↓

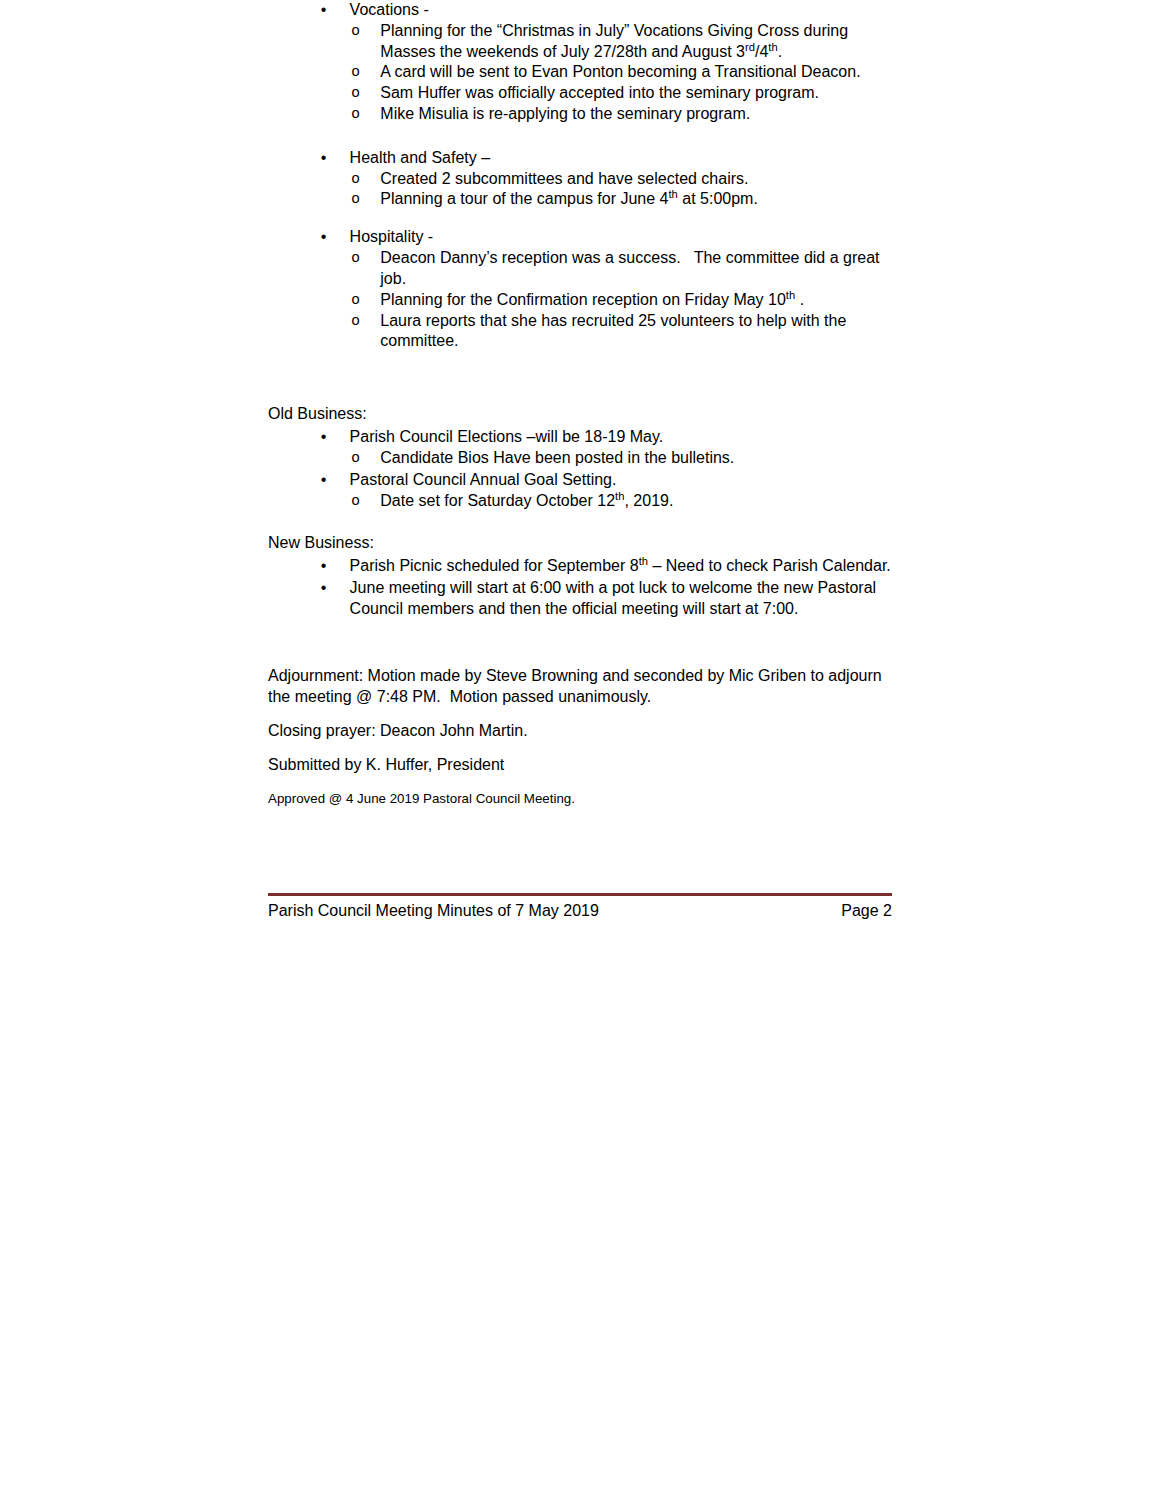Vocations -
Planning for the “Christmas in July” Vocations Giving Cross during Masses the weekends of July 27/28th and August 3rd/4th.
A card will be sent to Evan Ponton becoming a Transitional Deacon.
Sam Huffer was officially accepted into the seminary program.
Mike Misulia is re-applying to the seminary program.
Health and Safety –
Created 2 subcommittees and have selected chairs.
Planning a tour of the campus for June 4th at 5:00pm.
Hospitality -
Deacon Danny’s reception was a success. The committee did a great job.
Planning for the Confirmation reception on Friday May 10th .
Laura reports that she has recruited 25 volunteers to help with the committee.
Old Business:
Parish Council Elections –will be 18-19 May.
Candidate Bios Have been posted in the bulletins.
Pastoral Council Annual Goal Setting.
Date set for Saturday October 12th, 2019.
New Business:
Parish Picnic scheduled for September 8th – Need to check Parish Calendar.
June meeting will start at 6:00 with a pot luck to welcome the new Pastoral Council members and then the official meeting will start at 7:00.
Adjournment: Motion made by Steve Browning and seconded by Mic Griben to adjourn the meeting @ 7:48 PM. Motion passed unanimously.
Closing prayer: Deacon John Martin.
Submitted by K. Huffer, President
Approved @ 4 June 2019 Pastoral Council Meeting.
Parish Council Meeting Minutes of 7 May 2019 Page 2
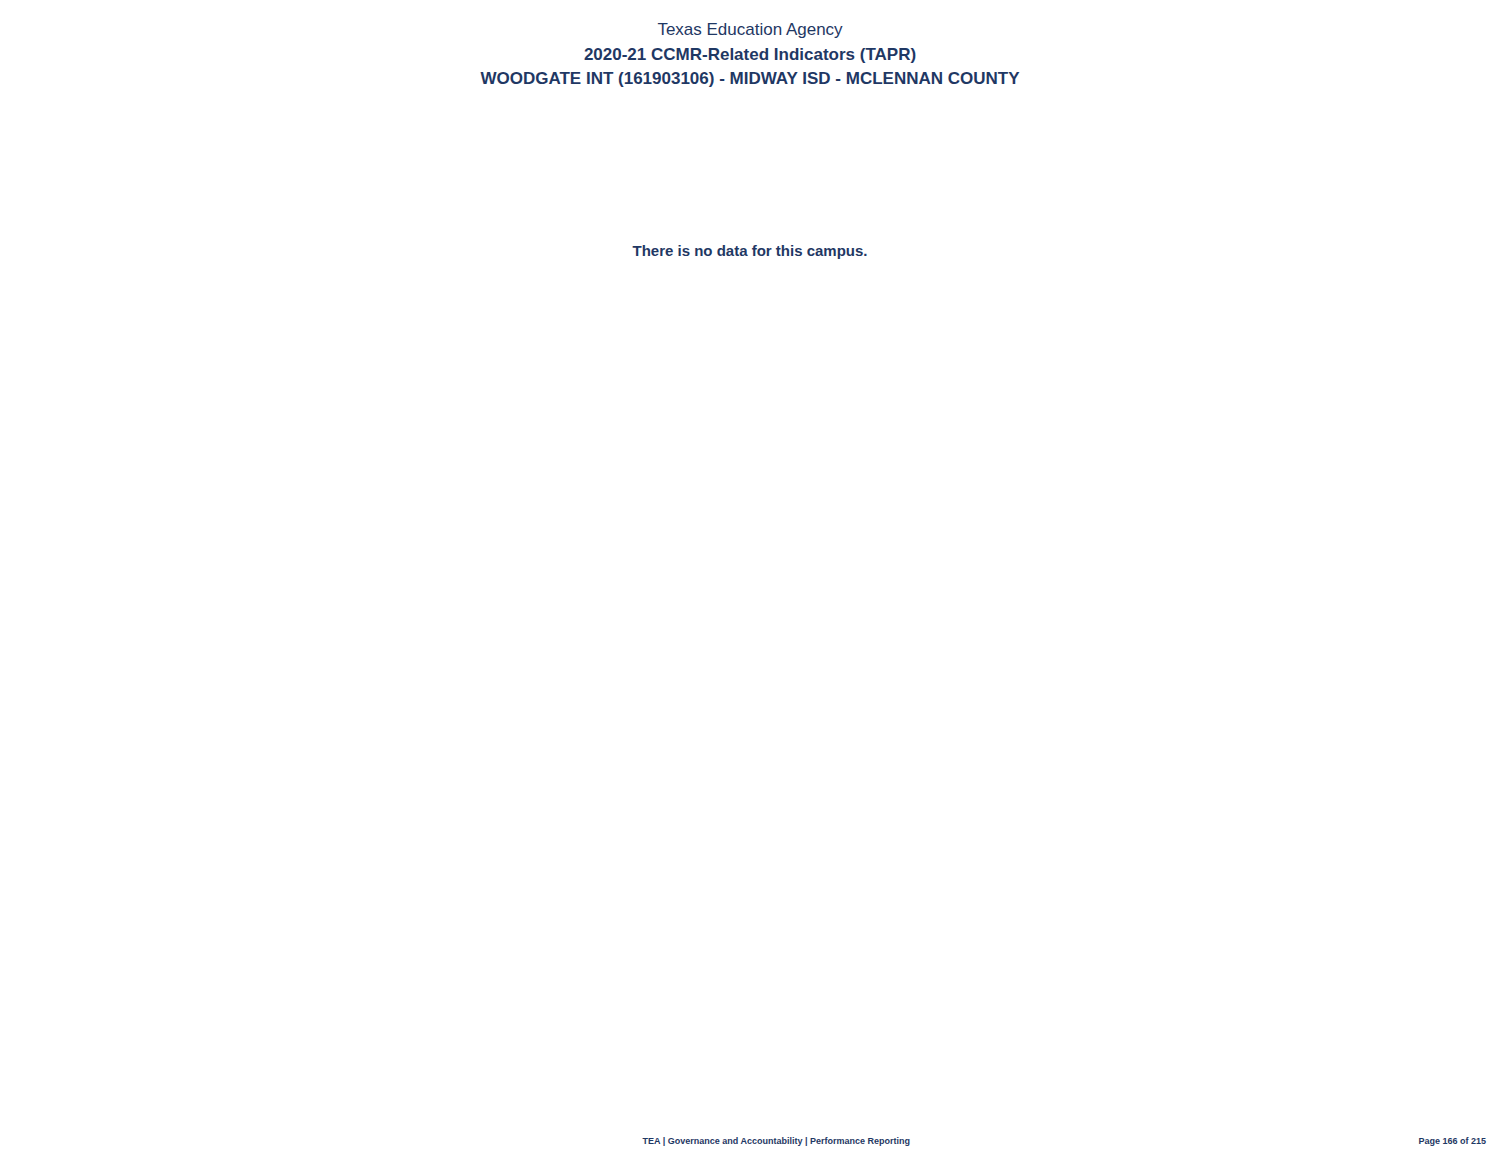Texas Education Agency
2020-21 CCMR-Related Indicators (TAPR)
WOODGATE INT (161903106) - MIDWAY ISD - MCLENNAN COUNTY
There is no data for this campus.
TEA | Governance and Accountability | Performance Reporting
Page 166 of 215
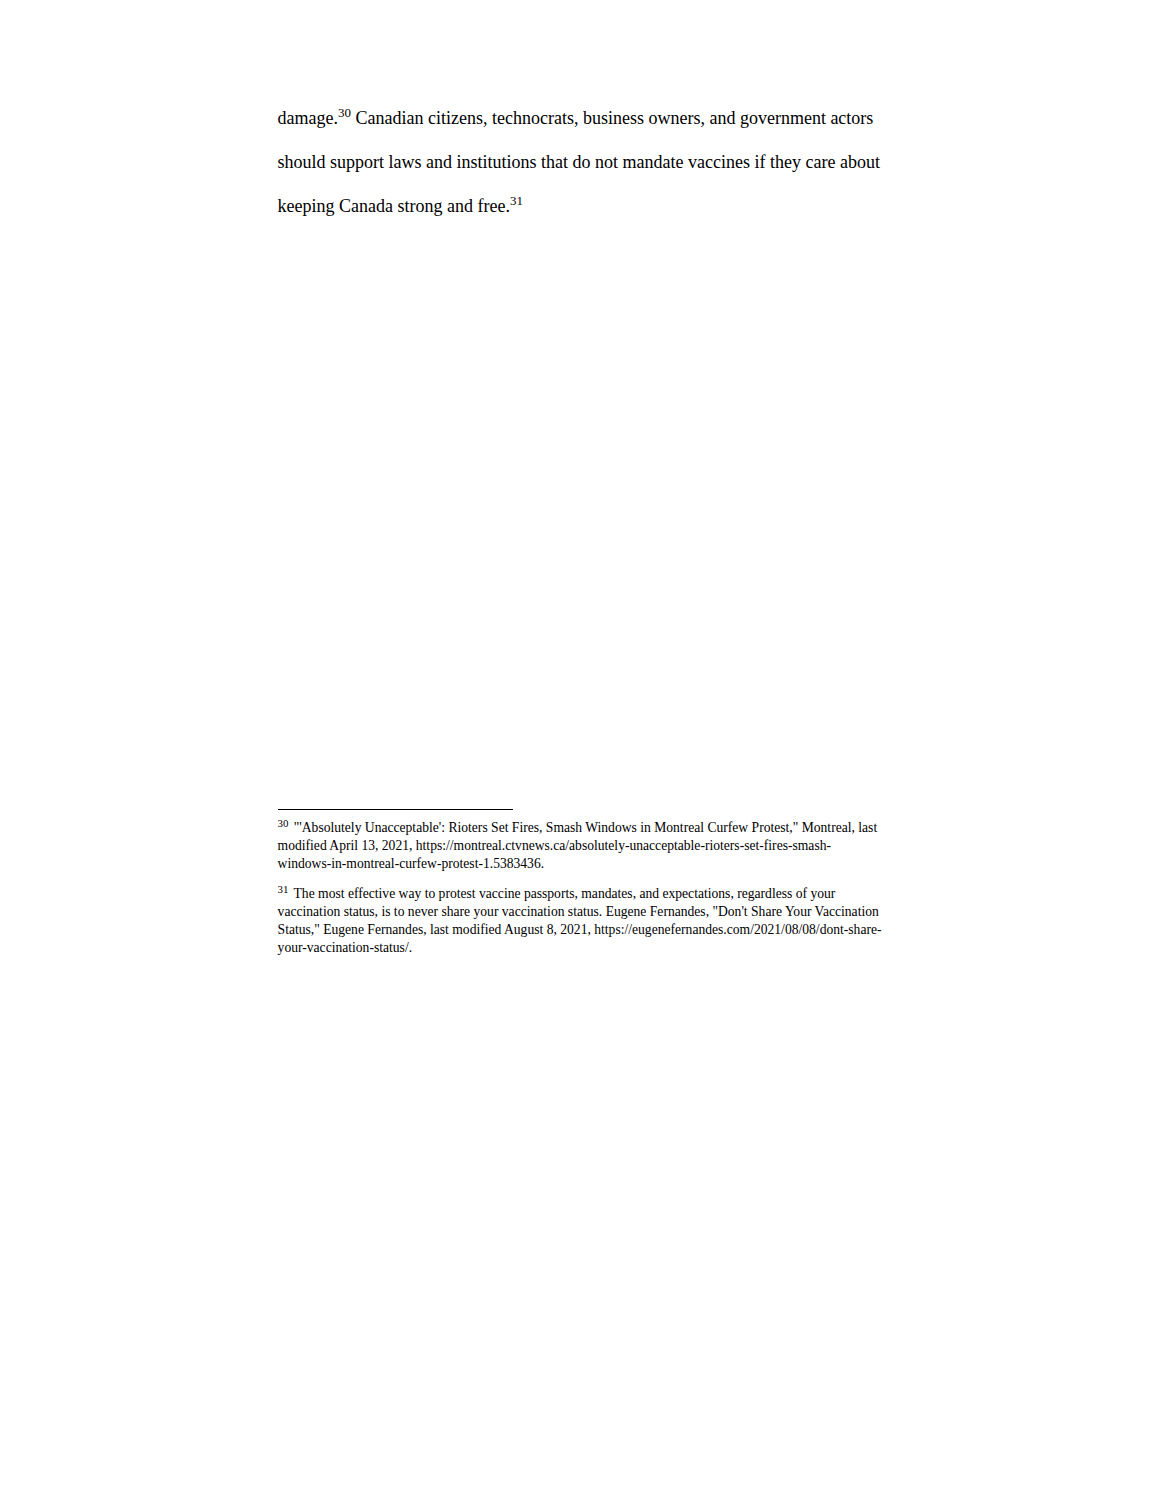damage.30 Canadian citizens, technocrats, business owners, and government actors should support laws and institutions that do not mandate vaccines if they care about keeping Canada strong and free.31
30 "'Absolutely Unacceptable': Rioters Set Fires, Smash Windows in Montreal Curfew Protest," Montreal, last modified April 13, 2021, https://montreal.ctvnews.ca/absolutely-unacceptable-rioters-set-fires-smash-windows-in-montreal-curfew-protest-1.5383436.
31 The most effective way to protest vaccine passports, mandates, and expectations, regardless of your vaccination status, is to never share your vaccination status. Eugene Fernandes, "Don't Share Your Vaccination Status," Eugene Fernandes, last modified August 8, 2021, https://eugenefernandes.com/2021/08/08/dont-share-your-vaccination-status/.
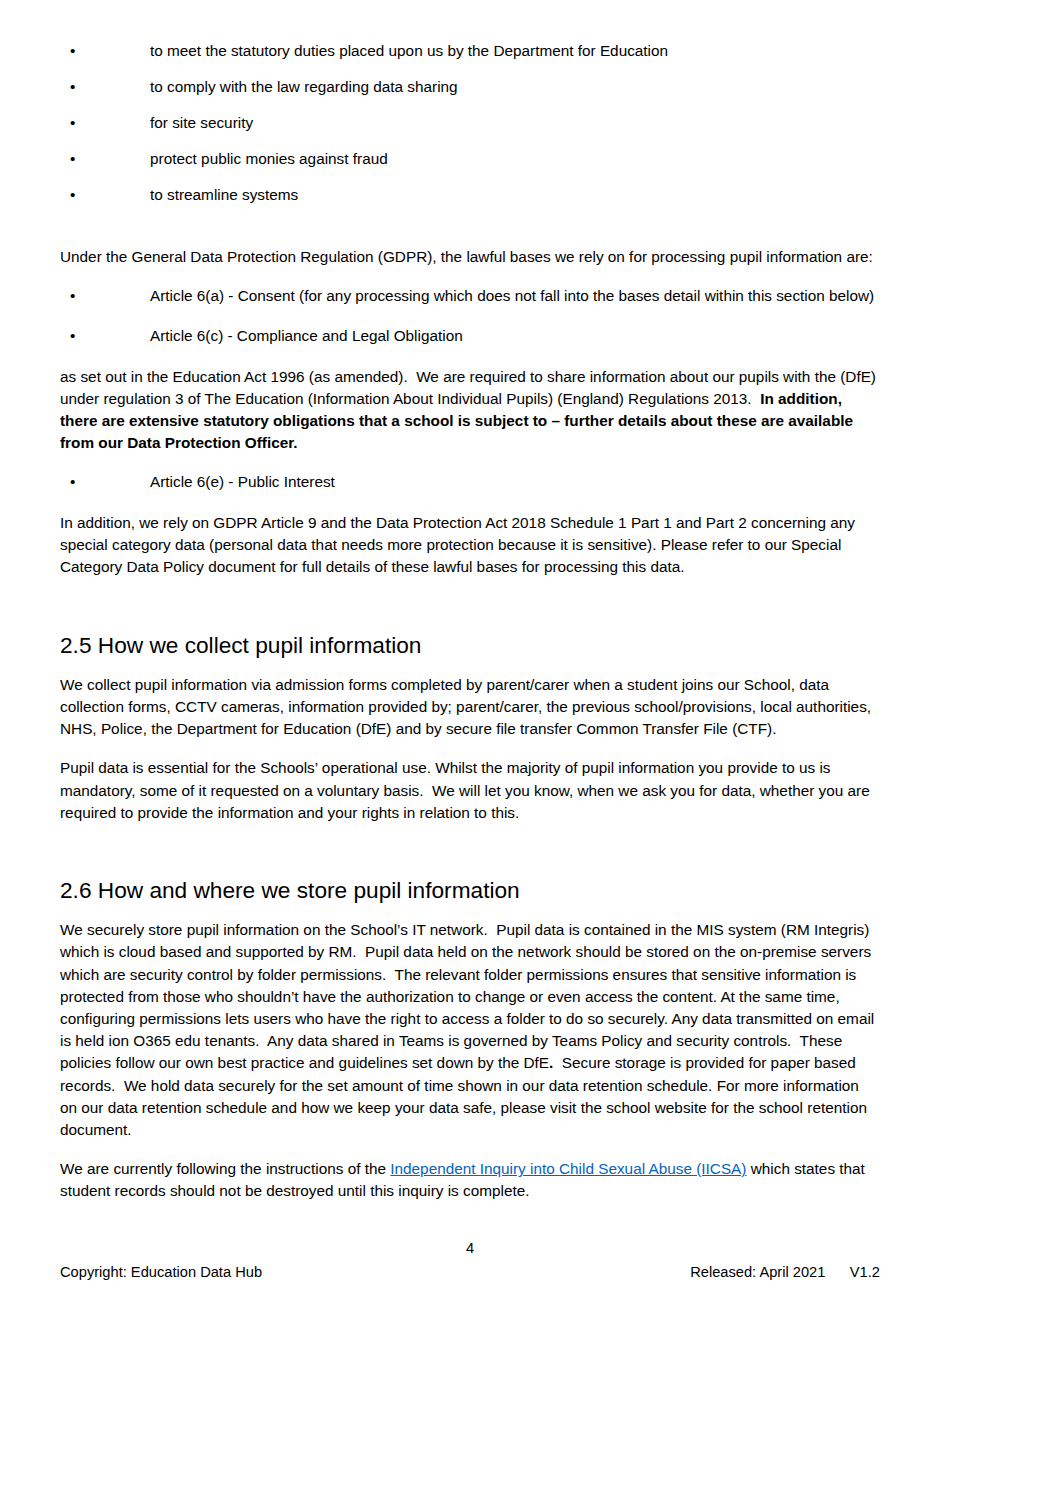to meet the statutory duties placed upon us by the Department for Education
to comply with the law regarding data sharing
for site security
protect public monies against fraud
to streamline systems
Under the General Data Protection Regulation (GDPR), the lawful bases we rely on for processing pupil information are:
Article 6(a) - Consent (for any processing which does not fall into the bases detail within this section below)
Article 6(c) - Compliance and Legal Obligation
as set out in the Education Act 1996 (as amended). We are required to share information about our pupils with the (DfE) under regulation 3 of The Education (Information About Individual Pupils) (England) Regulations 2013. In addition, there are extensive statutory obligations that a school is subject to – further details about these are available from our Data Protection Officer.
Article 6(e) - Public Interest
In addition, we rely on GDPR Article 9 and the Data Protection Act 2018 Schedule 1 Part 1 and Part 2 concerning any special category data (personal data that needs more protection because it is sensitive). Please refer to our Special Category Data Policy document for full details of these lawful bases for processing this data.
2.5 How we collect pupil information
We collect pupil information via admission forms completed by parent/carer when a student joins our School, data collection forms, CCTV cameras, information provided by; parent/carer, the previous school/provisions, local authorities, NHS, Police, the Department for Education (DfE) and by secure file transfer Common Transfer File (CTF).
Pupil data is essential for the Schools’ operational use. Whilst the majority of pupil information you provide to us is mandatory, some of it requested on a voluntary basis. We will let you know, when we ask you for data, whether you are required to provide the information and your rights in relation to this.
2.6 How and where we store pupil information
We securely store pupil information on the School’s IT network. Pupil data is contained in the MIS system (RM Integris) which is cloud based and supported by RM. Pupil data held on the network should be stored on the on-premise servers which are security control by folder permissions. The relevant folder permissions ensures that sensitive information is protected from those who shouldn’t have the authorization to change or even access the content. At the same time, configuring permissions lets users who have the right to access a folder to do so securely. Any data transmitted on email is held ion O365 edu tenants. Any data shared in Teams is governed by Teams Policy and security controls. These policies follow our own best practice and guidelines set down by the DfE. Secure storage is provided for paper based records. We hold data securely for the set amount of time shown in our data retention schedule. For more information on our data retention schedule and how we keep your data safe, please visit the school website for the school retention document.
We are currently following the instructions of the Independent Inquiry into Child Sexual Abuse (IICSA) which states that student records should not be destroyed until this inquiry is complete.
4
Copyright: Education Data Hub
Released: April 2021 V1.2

↑

> [What the exercise asks] The entries above need to be transcribed word for word, and the pictures stay out.

> [Output for this task]
Vocations -
Planning for the “Christmas in July” Vocations Giving Cross during Masses the weekends of July 27/28th and August 3rd/4th.
A card will be sent to Evan Ponton becoming a Transitional Deacon.
Sam Huffer was officially accepted into the seminary program.
Mike Misulia is re-applying to the seminary program.
Health and Safety –
Created 2 subcommittees and have selected chairs.
Planning a tour of the campus for June 4th at 5:00pm.
Hospitality -
Deacon Danny’s reception was a success. The committee did a great job.
Planning for the Confirmation reception on Friday May 10th .
Laura reports that she has recruited 25 volunteers to help with the committee.
Old Business:
Parish Council Elections –will be 18-19 May.
Candidate Bios Have been posted in the bulletins.
Pastoral Council Annual Goal Setting.
Date set for Saturday October 12th, 2019.
New Business:
Parish Picnic scheduled for September 8th – Need to check Parish Calendar.
June meeting will start at 6:00 with a pot luck to welcome the new Pastoral Council members and then the official meeting will start at 7:00.
Adjournment: Motion made by Steve Browning and seconded by Mic Griben to adjourn the meeting @ 7:48 PM. Motion passed unanimously.
Closing prayer: Deacon John Martin.
Submitted by K. Huffer, President
Approved @ 4 June 2019 Pastoral Council Meeting.
Parish Council Meeting Minutes of 7 May 2019 Page 2
Texas Education Agency
2020-21 CCMR-Related Indicators (TAPR)
WOODGATE INT (161903106) - MIDWAY ISD - MCLENNAN COUNTY
There is no data for this campus.
TEA | Governance and Accountability | Performance Reporting
Page 166 of 215
damage.30 Canadian citizens, technocrats, business owners, and government actors should support laws and institutions that do not mandate vaccines if they care about keeping Canada strong and free.31
30 "'Absolutely Unacceptable': Rioters Set Fires, Smash Windows in Montreal Curfew Protest," Montreal, last modified April 13, 2021, https://montreal.ctvnews.ca/absolutely-unacceptable-rioters-set-fires-smash-windows-in-montreal-curfew-protest-1.5383436.
31 The most effective way to protest vaccine passports, mandates, and expectations, regardless of your vaccination status, is to never share your vaccination status. Eugene Fernandes, "Don't Share Your Vaccination Status," Eugene Fernandes, last modified August 8, 2021, https://eugenefernandes.com/2021/08/08/dont-share-your-vaccination-status/.
to meet the statutory duties placed upon us by the Department for Education
to comply with the law regarding data sharing
for site security
protect public monies against fraud
to streamline systems
Under the General Data Protection Regulation (GDPR), the lawful bases we rely on for processing pupil information are:
Article 6(a) - Consent (for any processing which does not fall into the bases detail within this section below)
Article 6(c) - Compliance and Legal Obligation
as set out in the Education Act 1996 (as amended). We are required to share information about our pupils with the (DfE) under regulation 3 of The Education (Information About Individual Pupils) (England) Regulations 2013. In addition, there are extensive statutory obligations that a school is subject to – further details about these are available from our Data Protection Officer.
Article 6(e) - Public Interest
In addition, we rely on GDPR Article 9 and the Data Protection Act 2018 Schedule 1 Part 1 and Part 2 concerning any special category data (personal data that needs more protection because it is sensitive). Please refer to our Special Category Data Policy document for full details of these lawful bases for processing this data.
2.5 How we collect pupil information
We collect pupil information via admission forms completed by parent/carer when a student joins our School, data collection forms, CCTV cameras, information provided by; parent/carer, the previous school/provisions, local authorities, NHS, Police, the Department for Education (DfE) and by secure file transfer Common Transfer File (CTF).
Pupil data is essential for the Schools’ operational use. Whilst the majority of pupil information you provide to us is mandatory, some of it requested on a voluntary basis. We will let you know, when we ask you for data, whether you are required to provide the information and your rights in relation to this.
2.6 How and where we store pupil information
We securely store pupil information on the School’s IT network. Pupil data is contained in the MIS system (RM Integris) which is cloud based and supported by RM. Pupil data held on the network should be stored on the on-premise servers which are security control by folder permissions. The relevant folder permissions ensures that sensitive information is protected from those who shouldn’t have the authorization to change or even access the content. At the same time, configuring permissions lets users who have the right to access a folder to do so securely. Any data transmitted on email is held ion O365 edu tenants. Any data shared in Teams is governed by Teams Policy and security controls. These policies follow our own best practice and guidelines set down by the DfE. Secure storage is provided for paper based records. We hold data securely for the set amount of time shown in our data retention schedule. For more information on our data retention schedule and how we keep your data safe, please visit the school website for the school retention document.
We are currently following the instructions of the Independent Inquiry into Child Sexual Abuse (IICSA) which states that student records should not be destroyed until this inquiry is complete.
4
Copyright: Education Data Hub
Released: April 2021 V1.2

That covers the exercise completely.